▶ **Supplied passage**

-- Opening Marker --

Screenshot-Kent-External

We are immediately aware this is the computer science homepage because the top 1/3rd of the page is taken up by a title banner, as well as a relatively large sidebar, both proclaiming “Computer Science at Kent”. “News,” taking 18% of the page and nearly centered vertically and horizontally, is probably the most prominent feature of the homepage, although there is no RSS feed for me to subscribe to. (RSS, or Really Simple Syndication, will be described more fully later; it is a format that helps enable the automatic distribution of content around the WWW.) The prominent, top-right corner is taken up by links to the “Site map” and “Staff Homepages”; I hope click-through usage supports their prominent placement in the page design.

The “Search” feature is effectively hidden by it’s uniformity with “Events”, “Vacancies”, and “Sun Microsystems”. While “Events” might be a front-page item, it is another candidate for having an RSS feed. Also, the link text “Vacancies listed on the university web site:” could do without the trailing colon. “Sun Microsystems”, while an important partner for the department, is out of context in this bar; there must be a better way to incorporate the link into the page.

-- Closing Marker --

▶ **Actions to take**
1. According to the critique of the Computer Science at Kent homepage, which two links occupy the top-right corner of the page?
2. From the critique of the Computer Science at Kent homepage, output verbatim the stretch from "Screenshot-Kent-External" through "the page design.".

▶ **Excerpted records**
-- Opening Marker --

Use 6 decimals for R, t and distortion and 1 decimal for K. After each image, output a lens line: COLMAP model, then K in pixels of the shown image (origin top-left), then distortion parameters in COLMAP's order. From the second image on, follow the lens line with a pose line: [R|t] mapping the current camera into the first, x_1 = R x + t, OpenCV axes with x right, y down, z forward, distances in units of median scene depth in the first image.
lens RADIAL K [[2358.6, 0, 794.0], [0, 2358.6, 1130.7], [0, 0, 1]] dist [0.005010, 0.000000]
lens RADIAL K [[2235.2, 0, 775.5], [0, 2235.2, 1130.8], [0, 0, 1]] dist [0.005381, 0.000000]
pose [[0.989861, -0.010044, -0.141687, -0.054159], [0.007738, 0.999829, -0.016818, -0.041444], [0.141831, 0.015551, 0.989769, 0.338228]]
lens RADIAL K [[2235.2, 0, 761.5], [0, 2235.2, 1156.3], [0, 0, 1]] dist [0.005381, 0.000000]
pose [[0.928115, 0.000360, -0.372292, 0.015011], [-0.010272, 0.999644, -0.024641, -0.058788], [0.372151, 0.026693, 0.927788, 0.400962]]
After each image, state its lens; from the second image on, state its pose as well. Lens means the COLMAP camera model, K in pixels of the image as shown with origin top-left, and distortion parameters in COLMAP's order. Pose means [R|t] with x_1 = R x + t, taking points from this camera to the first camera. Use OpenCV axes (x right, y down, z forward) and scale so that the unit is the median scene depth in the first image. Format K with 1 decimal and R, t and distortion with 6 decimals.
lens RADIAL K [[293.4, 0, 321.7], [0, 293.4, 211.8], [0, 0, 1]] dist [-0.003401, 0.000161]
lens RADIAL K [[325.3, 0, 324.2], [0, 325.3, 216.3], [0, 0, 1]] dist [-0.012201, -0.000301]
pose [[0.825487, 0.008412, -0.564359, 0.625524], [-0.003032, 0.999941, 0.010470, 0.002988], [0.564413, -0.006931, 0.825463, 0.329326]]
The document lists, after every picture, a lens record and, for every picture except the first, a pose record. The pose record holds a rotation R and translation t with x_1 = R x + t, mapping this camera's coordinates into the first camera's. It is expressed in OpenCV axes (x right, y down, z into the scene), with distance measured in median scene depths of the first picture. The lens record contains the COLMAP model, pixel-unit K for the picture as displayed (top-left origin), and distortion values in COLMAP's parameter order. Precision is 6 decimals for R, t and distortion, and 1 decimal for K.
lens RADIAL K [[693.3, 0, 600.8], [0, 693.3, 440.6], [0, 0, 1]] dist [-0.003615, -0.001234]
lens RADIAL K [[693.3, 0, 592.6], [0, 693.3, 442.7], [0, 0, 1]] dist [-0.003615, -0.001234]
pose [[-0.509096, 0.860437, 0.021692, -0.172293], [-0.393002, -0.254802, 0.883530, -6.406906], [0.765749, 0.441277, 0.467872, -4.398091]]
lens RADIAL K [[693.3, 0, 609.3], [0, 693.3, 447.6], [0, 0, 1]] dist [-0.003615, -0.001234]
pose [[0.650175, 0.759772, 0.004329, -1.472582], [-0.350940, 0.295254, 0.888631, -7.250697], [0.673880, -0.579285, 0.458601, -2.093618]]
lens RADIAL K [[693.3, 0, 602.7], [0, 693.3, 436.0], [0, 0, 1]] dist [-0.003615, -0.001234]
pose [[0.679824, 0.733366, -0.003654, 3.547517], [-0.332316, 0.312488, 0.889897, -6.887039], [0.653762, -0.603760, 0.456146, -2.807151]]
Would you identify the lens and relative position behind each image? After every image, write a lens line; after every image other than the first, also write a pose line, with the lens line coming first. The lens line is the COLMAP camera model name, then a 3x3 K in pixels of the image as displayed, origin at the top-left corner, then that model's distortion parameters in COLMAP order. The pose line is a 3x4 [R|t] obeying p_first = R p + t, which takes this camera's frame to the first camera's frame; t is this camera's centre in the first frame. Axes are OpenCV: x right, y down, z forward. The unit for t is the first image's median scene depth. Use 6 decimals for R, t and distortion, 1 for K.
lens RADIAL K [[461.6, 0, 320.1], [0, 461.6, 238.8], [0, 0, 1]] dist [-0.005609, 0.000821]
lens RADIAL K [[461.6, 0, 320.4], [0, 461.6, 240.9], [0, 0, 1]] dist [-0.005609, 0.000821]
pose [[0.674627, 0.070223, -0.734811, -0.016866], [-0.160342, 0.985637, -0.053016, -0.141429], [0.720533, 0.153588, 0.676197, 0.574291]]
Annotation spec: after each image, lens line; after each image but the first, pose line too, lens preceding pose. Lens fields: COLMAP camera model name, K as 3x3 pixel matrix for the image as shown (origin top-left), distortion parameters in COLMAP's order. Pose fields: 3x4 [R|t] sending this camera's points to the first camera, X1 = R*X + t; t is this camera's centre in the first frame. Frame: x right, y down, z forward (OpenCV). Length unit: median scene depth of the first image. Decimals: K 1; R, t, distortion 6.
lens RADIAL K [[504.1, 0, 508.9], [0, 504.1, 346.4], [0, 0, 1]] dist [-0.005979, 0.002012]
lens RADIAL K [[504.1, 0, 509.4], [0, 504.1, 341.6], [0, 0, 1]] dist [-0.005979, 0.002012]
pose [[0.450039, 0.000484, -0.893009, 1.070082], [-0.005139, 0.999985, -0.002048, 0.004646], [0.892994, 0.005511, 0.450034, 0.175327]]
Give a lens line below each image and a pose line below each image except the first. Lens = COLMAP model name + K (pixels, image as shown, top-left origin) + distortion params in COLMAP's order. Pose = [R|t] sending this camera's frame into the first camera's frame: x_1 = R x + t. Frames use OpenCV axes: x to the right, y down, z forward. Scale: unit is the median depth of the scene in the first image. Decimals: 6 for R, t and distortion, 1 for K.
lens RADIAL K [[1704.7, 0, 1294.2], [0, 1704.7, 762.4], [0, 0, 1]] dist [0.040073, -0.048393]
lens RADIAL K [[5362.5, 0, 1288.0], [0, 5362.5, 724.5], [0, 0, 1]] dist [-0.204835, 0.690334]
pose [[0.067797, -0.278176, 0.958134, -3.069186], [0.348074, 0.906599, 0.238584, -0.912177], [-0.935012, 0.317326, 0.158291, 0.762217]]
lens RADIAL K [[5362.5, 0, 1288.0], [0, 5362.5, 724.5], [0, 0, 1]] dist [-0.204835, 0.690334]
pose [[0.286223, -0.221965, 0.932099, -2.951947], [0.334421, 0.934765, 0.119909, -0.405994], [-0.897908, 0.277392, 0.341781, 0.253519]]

-- Closing Marker --

▶ **Solutions in order**
1. The "Site map" and "Staff Homepages" links.

2.
Screenshot-Kent-External

We are immediately aware this is the computer science homepage because the top 1/3rd of the page is taken up by a title banner, as well as a relatively large sidebar, both proclaiming “Computer Science at Kent”. “News,” taking 18% of the page and nearly centered vertically and horizontally, is probably the most prominent feature of the homepage, although there is no RSS feed for me to subscribe to. (RSS, or Really Simple Syndication, will be described more fully later; it is a format that helps enable the automatic distribution of content around the WWW.) The prominent, top-right corner is taken up by links to the “Site map” and “Staff Homepages”; I hope click-through usage supports their prominent placement in the page design.